# [What you will do]
Retype the records below word for word, from the line containing "On Thursday, what are" down through the line containing "12:00 PM -- exactly on the 12 PM line.", including both of those lines.

━━━━━ Data lines ━━━━━

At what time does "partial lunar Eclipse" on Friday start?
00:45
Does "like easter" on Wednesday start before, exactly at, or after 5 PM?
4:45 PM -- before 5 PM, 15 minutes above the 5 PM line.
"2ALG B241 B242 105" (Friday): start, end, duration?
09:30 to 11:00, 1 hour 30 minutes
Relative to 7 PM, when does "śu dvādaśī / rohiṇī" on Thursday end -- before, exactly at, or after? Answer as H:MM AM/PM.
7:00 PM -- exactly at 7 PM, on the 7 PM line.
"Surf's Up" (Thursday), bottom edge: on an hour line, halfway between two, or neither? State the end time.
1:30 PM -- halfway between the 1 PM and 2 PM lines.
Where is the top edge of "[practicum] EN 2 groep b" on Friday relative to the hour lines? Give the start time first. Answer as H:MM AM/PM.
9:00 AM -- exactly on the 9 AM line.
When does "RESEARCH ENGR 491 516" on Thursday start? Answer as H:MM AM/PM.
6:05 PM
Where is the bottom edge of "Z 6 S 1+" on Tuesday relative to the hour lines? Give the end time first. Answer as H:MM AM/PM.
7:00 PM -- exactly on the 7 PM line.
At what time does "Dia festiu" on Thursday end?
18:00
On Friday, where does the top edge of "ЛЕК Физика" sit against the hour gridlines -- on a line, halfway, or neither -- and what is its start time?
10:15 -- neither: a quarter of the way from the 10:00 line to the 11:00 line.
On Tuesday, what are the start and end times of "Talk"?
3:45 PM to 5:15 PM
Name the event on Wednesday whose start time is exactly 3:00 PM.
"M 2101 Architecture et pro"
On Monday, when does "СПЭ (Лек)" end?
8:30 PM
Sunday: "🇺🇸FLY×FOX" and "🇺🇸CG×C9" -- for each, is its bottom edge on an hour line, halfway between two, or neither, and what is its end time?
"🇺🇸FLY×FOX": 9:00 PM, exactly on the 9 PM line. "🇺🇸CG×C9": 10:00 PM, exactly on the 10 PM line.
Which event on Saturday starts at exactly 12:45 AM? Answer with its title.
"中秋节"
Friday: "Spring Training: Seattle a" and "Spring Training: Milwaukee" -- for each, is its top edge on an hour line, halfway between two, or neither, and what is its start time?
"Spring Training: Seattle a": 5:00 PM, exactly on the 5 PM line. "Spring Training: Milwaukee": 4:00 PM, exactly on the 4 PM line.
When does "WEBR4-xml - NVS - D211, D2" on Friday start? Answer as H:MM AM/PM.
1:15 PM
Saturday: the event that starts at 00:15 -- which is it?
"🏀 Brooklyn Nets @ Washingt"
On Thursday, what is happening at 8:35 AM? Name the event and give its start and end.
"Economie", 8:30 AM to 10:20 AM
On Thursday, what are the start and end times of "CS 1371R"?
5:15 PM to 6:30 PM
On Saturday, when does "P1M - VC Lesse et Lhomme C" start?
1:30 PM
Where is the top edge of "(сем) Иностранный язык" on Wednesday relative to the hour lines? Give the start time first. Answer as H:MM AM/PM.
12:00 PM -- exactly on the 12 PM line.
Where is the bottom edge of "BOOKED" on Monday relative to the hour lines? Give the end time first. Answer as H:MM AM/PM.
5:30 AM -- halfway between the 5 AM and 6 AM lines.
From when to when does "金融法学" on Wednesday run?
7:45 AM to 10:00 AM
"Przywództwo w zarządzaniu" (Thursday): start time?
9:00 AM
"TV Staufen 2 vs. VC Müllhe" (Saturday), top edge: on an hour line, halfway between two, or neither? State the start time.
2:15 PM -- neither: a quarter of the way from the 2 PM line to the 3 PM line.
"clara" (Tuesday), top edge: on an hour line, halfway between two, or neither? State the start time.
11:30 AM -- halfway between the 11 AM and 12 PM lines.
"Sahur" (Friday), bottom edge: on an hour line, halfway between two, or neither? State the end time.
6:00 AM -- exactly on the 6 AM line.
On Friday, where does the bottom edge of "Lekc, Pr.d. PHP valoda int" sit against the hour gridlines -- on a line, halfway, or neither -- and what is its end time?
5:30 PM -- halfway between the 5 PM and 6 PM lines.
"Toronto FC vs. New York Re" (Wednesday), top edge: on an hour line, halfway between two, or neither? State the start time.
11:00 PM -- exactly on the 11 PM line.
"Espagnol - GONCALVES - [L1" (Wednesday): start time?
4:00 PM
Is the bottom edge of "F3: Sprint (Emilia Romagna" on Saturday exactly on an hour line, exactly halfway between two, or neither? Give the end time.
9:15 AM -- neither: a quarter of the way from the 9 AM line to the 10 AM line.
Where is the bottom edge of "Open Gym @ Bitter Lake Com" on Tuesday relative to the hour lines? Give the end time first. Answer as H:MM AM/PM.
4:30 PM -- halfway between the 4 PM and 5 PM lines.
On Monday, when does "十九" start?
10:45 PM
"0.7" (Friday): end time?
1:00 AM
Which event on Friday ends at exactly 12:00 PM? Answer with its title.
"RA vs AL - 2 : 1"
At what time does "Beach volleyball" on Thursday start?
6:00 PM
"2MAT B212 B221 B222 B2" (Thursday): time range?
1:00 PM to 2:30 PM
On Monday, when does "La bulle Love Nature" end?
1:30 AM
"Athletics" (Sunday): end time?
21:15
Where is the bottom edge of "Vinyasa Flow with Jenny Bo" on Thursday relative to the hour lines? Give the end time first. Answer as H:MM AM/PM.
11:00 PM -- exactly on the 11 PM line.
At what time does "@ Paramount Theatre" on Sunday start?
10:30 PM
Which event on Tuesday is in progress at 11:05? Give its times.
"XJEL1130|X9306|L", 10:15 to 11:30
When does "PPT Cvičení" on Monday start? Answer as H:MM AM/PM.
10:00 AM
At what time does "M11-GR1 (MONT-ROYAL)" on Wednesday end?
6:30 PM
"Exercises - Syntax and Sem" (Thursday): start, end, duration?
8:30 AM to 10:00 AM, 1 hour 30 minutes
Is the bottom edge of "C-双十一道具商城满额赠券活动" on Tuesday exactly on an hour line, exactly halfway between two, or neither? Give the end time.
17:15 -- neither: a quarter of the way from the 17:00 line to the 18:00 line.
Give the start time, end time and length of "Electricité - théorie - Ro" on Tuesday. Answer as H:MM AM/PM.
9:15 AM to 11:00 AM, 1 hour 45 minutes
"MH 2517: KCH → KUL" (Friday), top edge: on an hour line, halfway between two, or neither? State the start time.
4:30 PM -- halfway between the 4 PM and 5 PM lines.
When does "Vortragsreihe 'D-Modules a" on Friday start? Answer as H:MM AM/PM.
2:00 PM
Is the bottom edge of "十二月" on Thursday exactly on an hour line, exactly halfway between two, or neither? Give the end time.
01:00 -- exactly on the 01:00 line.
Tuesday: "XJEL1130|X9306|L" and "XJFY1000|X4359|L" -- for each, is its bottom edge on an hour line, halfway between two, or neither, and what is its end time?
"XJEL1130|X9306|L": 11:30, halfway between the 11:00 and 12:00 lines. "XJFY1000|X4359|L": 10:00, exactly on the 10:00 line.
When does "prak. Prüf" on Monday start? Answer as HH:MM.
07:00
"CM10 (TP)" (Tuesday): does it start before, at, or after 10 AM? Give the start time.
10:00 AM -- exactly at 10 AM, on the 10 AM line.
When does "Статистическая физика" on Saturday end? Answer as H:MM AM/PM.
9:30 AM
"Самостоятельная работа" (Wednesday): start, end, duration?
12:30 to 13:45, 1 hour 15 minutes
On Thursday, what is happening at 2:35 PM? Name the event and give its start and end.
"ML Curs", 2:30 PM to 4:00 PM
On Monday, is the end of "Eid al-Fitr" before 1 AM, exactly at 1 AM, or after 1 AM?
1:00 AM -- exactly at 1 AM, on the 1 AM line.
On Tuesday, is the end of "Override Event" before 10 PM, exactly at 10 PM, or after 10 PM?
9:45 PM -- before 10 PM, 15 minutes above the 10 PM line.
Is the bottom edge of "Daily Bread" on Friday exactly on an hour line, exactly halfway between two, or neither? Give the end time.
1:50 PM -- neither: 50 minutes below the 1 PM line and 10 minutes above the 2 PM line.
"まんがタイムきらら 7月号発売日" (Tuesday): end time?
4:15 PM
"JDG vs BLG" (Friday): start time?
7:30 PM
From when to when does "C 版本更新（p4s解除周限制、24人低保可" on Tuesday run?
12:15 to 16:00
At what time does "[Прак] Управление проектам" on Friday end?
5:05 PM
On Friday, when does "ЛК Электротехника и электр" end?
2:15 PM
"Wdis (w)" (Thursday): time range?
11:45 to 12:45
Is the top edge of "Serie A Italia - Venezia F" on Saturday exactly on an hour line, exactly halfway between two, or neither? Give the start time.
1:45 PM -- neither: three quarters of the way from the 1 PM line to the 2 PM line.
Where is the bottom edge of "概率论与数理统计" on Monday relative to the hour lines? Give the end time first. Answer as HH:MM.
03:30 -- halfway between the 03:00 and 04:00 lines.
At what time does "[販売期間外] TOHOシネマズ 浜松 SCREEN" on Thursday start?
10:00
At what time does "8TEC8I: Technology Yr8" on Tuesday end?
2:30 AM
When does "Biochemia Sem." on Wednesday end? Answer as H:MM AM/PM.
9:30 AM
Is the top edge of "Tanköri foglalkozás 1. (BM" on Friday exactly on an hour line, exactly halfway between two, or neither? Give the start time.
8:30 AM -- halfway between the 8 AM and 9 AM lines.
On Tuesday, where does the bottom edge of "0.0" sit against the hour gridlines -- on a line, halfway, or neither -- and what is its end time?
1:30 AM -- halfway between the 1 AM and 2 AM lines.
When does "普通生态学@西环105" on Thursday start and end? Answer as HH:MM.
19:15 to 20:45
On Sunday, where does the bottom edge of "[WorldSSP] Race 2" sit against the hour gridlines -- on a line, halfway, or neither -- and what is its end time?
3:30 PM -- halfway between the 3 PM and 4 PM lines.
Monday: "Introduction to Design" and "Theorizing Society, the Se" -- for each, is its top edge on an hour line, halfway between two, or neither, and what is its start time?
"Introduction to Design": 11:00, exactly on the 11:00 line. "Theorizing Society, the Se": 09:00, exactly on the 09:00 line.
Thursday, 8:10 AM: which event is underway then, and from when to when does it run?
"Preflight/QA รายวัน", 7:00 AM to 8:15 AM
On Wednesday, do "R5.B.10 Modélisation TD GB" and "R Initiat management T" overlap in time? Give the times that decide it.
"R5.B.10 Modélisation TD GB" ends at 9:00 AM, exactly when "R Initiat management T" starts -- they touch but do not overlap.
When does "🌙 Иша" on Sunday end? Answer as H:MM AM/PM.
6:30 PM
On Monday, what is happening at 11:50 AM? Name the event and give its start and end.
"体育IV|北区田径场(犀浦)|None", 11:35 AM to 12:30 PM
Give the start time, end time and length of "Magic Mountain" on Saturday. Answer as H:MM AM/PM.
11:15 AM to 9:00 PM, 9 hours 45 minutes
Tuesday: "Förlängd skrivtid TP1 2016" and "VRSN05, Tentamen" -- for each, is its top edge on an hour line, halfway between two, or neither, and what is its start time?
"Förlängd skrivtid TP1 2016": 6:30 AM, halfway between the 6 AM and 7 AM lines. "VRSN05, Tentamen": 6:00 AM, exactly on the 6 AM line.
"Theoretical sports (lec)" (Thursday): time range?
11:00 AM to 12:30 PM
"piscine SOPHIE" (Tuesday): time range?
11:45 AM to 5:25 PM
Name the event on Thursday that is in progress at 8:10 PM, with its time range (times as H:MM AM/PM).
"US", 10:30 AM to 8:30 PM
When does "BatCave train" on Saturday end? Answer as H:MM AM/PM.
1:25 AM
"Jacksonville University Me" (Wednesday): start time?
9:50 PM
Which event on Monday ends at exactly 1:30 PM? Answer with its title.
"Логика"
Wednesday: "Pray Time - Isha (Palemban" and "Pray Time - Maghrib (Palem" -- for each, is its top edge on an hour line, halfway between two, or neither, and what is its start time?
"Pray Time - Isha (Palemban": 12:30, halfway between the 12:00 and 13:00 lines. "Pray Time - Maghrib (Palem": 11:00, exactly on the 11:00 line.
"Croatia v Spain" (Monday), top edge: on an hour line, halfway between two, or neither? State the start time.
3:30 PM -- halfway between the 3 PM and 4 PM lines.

━━━━━

# [Exercise output]
On Thursday, what are the start and end times of "CS 1371R"?
5:15 PM to 6:30 PM
On Saturday, when does "P1M - VC Lesse et Lhomme C" start?
1:30 PM
Where is the top edge of "(сем) Иностранный язык" on Wednesday relative to the hour lines? Give the start time first. Answer as H:MM AM/PM.
12:00 PM -- exactly on the 12 PM line.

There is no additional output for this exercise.